# Best feats for Clerics...



## cloaker

Im playing a Cleric thats getting high-level and I have alot of doubts about feats for him.
I wanted to know what feats people took for there Clerics ? Which strange feat did you take, that gave you that extra pleasure in playing your Cleric ? 
Normal feats your spellcasters everybody knows (Improved Initiative and Combat Casting), tell us the other feats ?
Which Craft feats did you think were better for a Cleric ? What schools did you take Spell Focus ? ...

cloaker


(I have a Elven Cleric of Pelor with Combat Casting, Brew Potion and Spell Penetration)


----------



## Furn_Darkside

Salutations,

I think Combat Co-ordinator and Shield of the Faithful are both cool clerical feats. Both are from Quint Cleric.

FD


----------



## Latency

For my Cleric currently level 8 I took Power Attack, Divine Might and Expertise.

Good Armour is hard to come by in our game.


----------



## Chun-tzu

Extend Spell may be the best metamagic feat for a "buffer." At very high levels, Persistent Spell.

I like Craft Wands, especially if there's someone else in the group that can Cure Light Wounds (bard, ranger, paladin...).

The nice thing about the divine feats from Defenders of the Faith is that it gives you a way to use your Undead Turnings when there aren't any undead around.

And I like to choose feats that are appropriate to a worshipper of whatever deity the cleric worships.


----------



## ForceUser

My cleric is level 6 and currently has Combat Casting, Extra Turning, Improved Initiative, and Scribe Scroll. He's taking Leadership at 9th level, and probably Extra Turning again at 12th (to fuel the positive energy burst ability from his prestige class, the Radiant Servant of Pelor). At 15th he'll probably take an item creation feat, possibly Craft Arms & Armor so he can make holy weapons. After that, assuming he gets that far, who knows.


----------



## Xarlen

I took Dodge, Lightning Reflexes, Craft Wondrous Item, and Brew Potion. 

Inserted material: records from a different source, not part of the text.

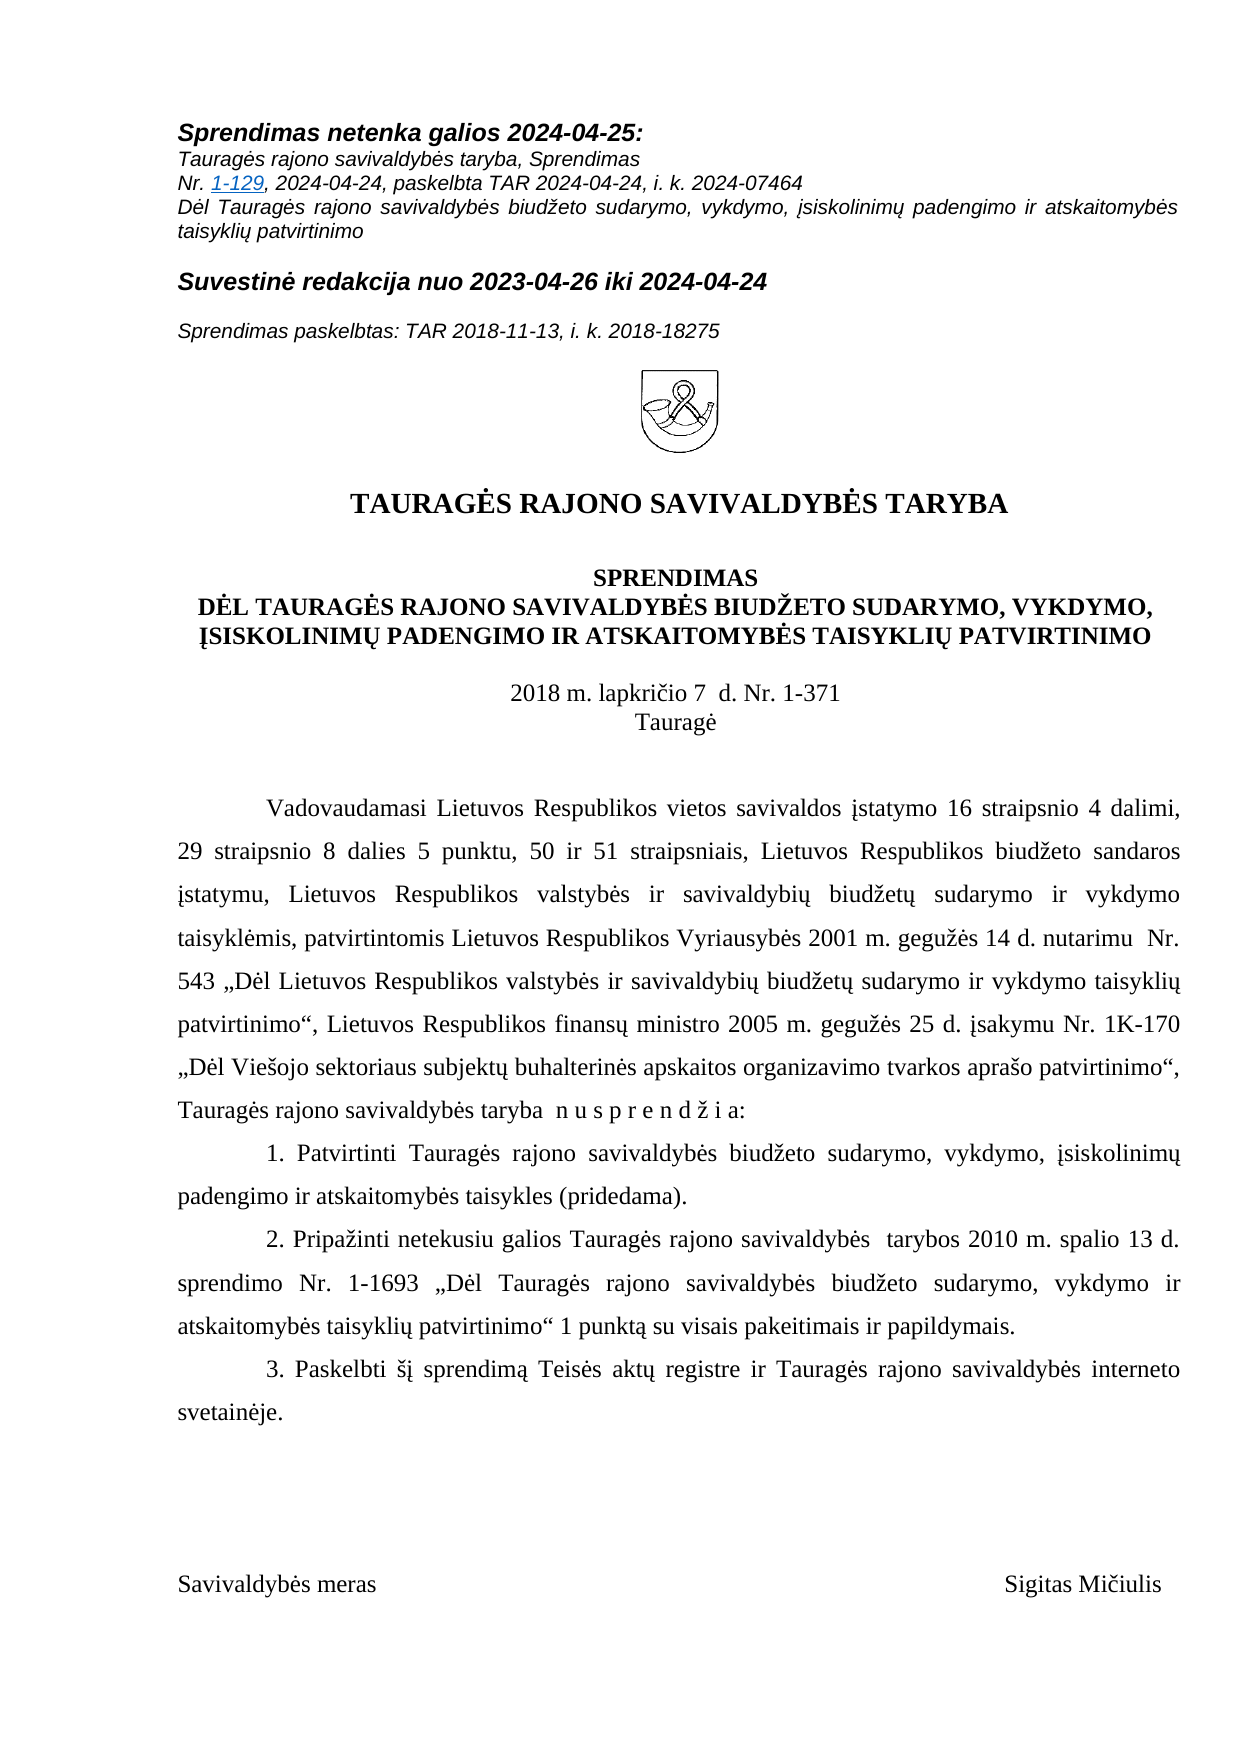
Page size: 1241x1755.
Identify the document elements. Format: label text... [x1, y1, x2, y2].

text TAURAGĖS RAJONO SAVIVALDYBĖS TARYBA [177, 487, 1181, 520]
text 2018 m. lapkričio 7 d. Nr. 1-371 [177, 678, 1173, 707]
text Nr. 1-129, 2024-04-24, paskelbta TAR 2024-04-24, i. k. 2024-07464 [177, 171, 1181, 195]
text 3. Paskelbti šį sprendimą Teisės aktų registre ir Tauragės rajono savivaldybės interneto svetainėje. [177, 1354, 1181, 1426]
text Sprendimas paskelbtas: TAR 2018-11-13, i. k. 2018-18275 [177, 319, 1181, 343]
text SPRENDIMAS [177, 563, 1174, 592]
text Vadovaudamasi Lietuvos Respublikos vietos savivaldos įstatymo 16 straipsnio 4 dalimi, 29 straipsnio 8 dalies 5 punktu, 50 ir 51 straipsniais, Lietuvos Respublikos biudžeto sandaros įstatymu, Lietuvos Respublikos valstybės ir savivaldybių biudžetų sudarymo ir vykdymo taisyklėmis, patvirtintomis Lietuvos Respublikos Vyriausybės 2001 m. gegužės 14 d. nutarimu Nr. 543 „Dėl Lietuvos Respublikos valstybės ir savivaldybių biudžetų sudarymo ir vykdymo taisyklių patvirtinimo“, Lietuvos Respublikos finansų ministro 2005 m. gegužės 25 d. įsakymu Nr. 1K-170 „Dėl Viešojo sektoriaus subjektų buhalterinės apskaitos organizavimo tvarkos aprašo patvirtinimo“, Tauragės rajono savivaldybės taryba nusprendžia: [177, 793, 1181, 1124]
text 2. Pripažinti netekusiu galios Tauragės rajono savivaldybės tarybos 2010 m. spalio 13 d. sprendimo Nr. 1-1693 „Dėl Tauragės rajono savivaldybės biudžeto sudarymo, vykdymo ir atskaitomybės taisyklių patvirtinimo“ 1 punktą su visais pakeitimais ir papildymais. [177, 1224, 1181, 1339]
text Sprendimas netenka galios 2024-04-25: [177, 118, 1181, 147]
text Suvestinė redakcija nuo 2023-04-26 iki 2024-04-24 [177, 267, 1181, 295]
text Savivaldybės meras Sigitas Mičiulis [177, 1569, 1174, 1598]
text 1. Patvirtinti Tauragės rajono savivaldybės biudžeto sudarymo, vykdymo, įsiskolinimų padengimo ir atskaitomybės taisykles (pridedama). [177, 1138, 1181, 1210]
text Tauragės rajono savivaldybės taryba, Sprendimas [177, 147, 1181, 171]
text DĖL TAURAGĖS RAJONO SAVIVALDYBĖS BIUDŽETO SUDARYMO, VYKDYMO, ĮSISKOLINIMŲ PADENGIMO IR ATSKAITOMYBĖS TAISYKLIŲ PATVIRTINIMO [177, 592, 1174, 649]
text Dėl Tauragės rajono savivaldybės biudžeto sudarymo, vykdymo, įsiskolinimų padengimo ir atskaitomybės taisyklių patvirtinimo [177, 195, 1181, 243]
text Tauragė [177, 707, 1173, 736]
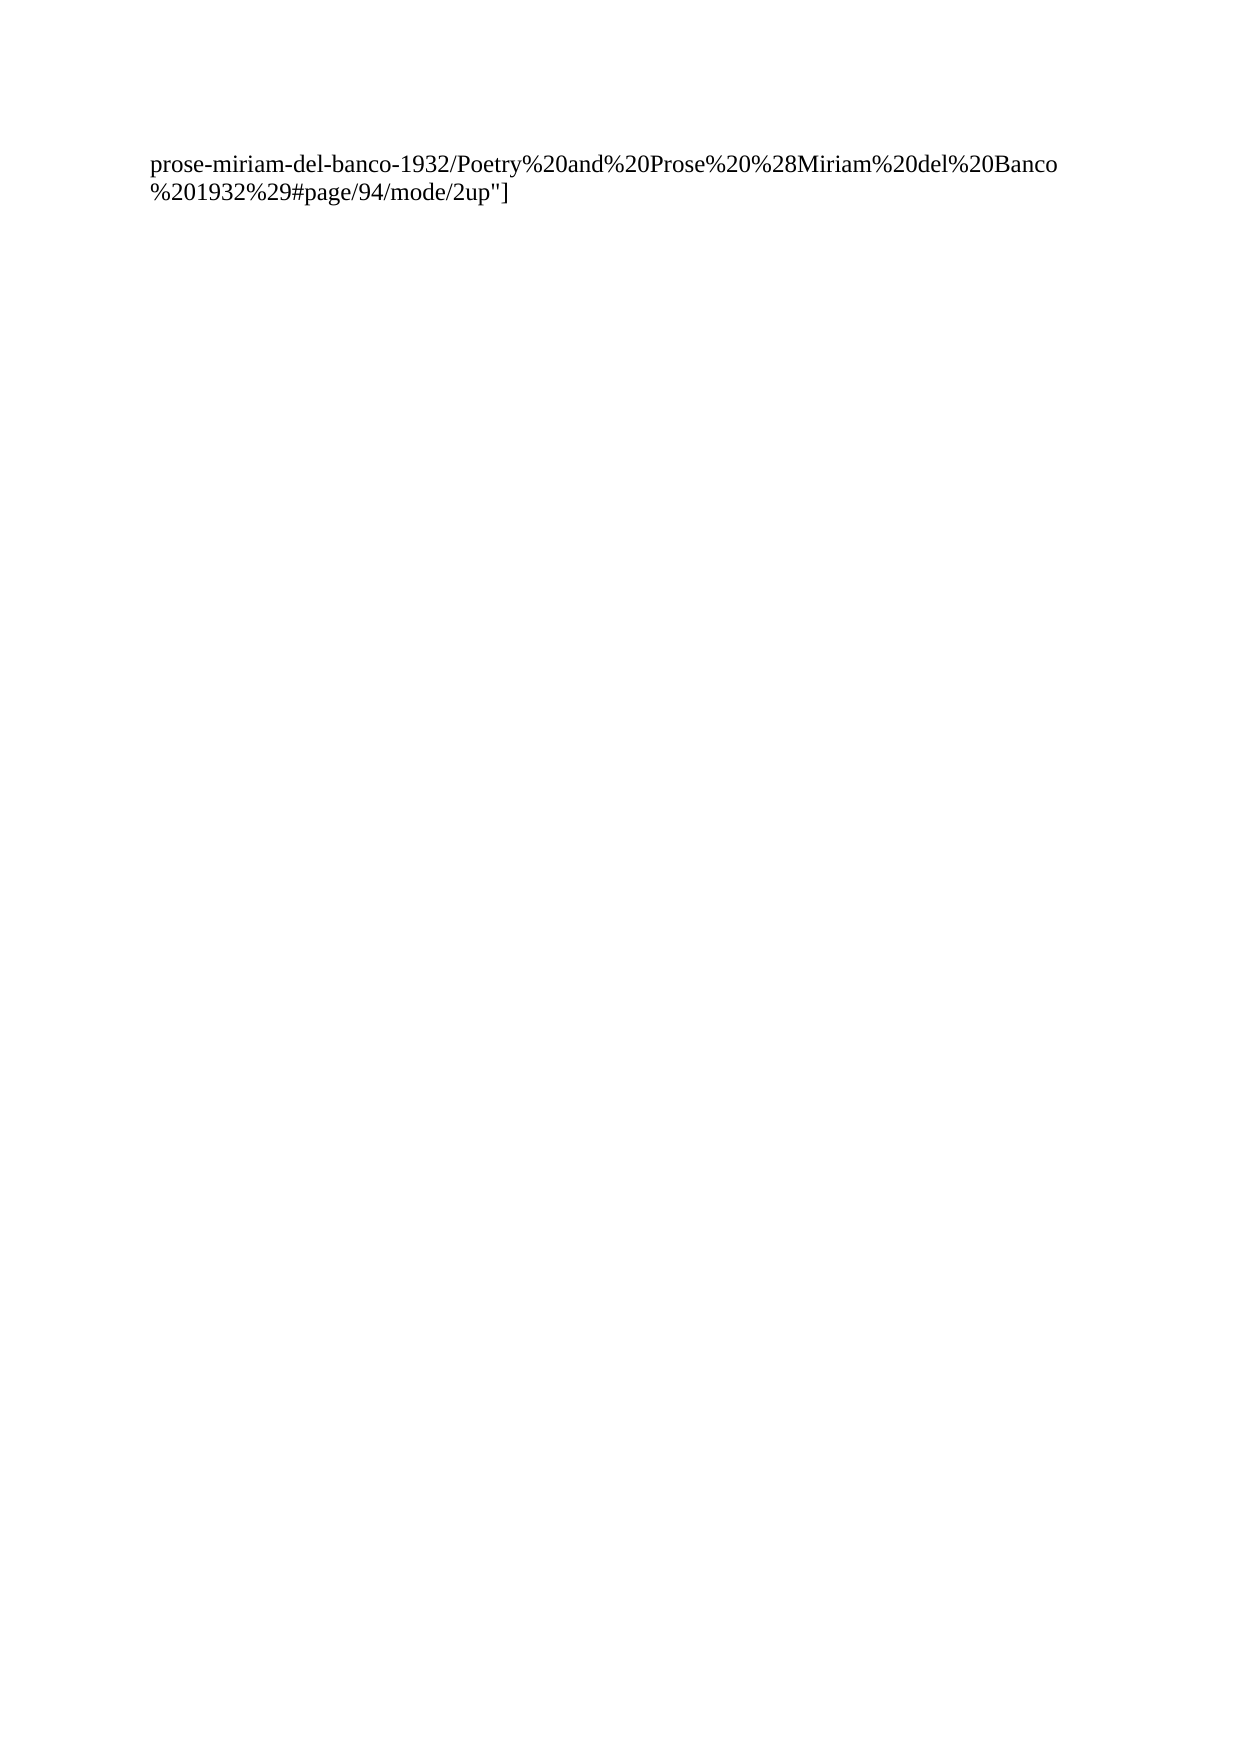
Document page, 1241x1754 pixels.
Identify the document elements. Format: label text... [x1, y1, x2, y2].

Then again, my cleric is a cleric to the Court of Mechanistry, so his creations are either fully tech that function like the spells (A jet pack = wings of flying), or tech/magic hybrids.


----------



## Celebrim

Extend Spell - A must because the next choice is so good.  Also good for Bull's Strengths and other relatively long duration buffs.
Persistant Spell - Turn short duration buffs into all day things.
(too late now but) Spellcasting Prodigy - Better for clerics than Spell Focus
Combat Reflexes - You'll want it eventually.
Improved Initiative - Ditto
Close Quarters Fighting - If you have room for it, keeping out of grapples is worth it.
Expert Tactician - Another combat feat that is nice if you have room for it.
Expertise - Pump your already high AC to keep yourself safe while the fighters take down the foes.
Quicken Spell - Clerics often have to do two things at once.
Extra Turning - If undead don't fear/serve your cleric, why are you playing a cleric?  Don't you know how bad 3rd ed. undead are?
Scribe Scroll - Every spell caster's friend.
Craft Wand - Like Scribe Scroll, only without the AoO.
Lightning Reflexes - You do have a weakness here.
Heighten Turning/Empower Turning - Get the most out of your turns.
Quicken Turning - Another chance to do two things at once.
Reach Spell - Some people like the ability to heal/inflict at a distance.  Not bad for elves and other high dex clerics.

Depends really on how you play your cleric.  Clerics are so versital concievably you could be maxing out as an archer, buffing up as a front line fighter, getting stealthy with the rogues, going for flashy attacks like a wizard, charming everything in sight, or whatever.


----------